The company also claims there’s no evidence that cross-breeding strains would make the mosquitoes more harmful to humans or resistant to insecticides. But some scientists are worried making the gene pool more varied with DNA from other world regions would create hardier bugs. Others are also concerned that killing off large numbers of Aedes aegypti could affect the local ecosystem and the animals that feed on mosquitoes. But Aedes aegypti represent 1% of the Florida Keys mosquito population, and are likely an invasive species that came to the Americas by ship.
This latest release is also not something that has been decided on a whim; the EPA has spent years studying the impacts that Oxitec’s mosquitoes have on human and environmental health, and seven Florida state agencies have given the latest trial unanimous approval. The antibiotic-resistant mosquito variety was also assessed by the FDA and in 2016, they found it would have no significant negative impact.

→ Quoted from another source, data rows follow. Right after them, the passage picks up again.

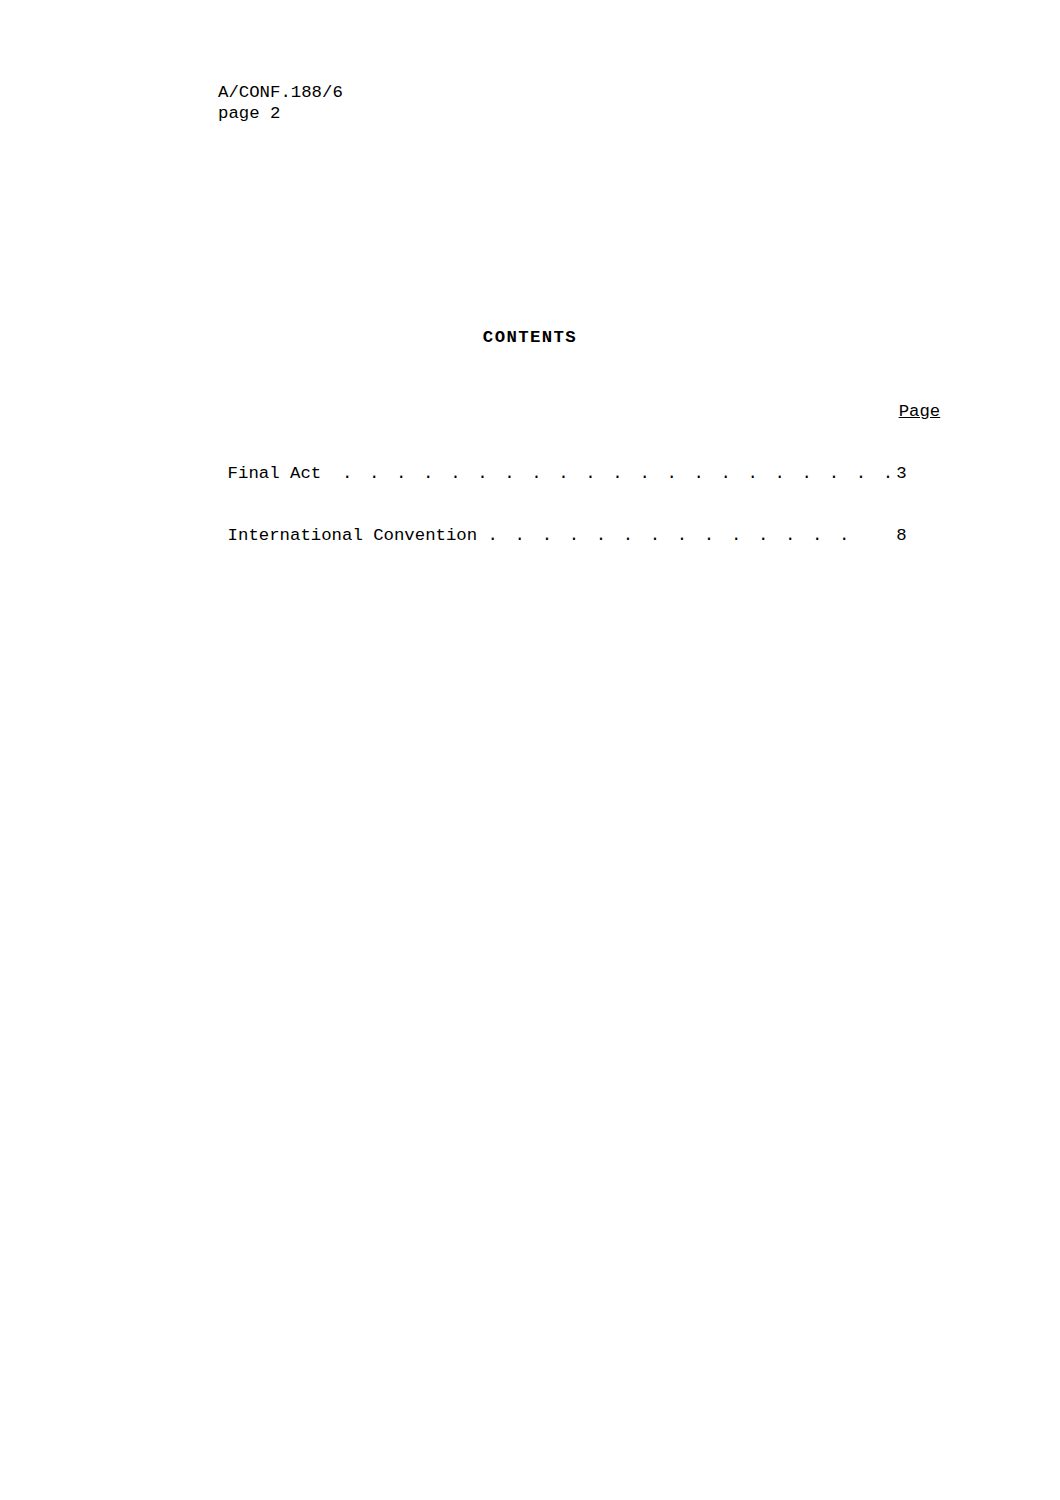A/CONF.188/6 page 2
CONTENTS
| Page |
| --- |
| Final Act . . . . . . . . . . . . . . . . . . . . . | 3 |
| International Convention . . . . . . . . . . . . . . | 8 |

This second generation genetically modified mosquito has also already been tested in Brazil, where it temporarily reduced the Aedes aegypti population by as much as 96%. Though the idea of intentionally releasing millions of lab-grown mosquitoes may sound like the plot of a B-grade horror movie to some, lots of research and care has been put into their development. And remember: their release into the wild is another phase in their testing. If the releases prove ineffective or harmful, plans for more widespread use can be nixed. Come 2021 — or 2022 — we’ll see if they can help fight the spread of disease and reduce the need to spray pesticides over the Florida Keys.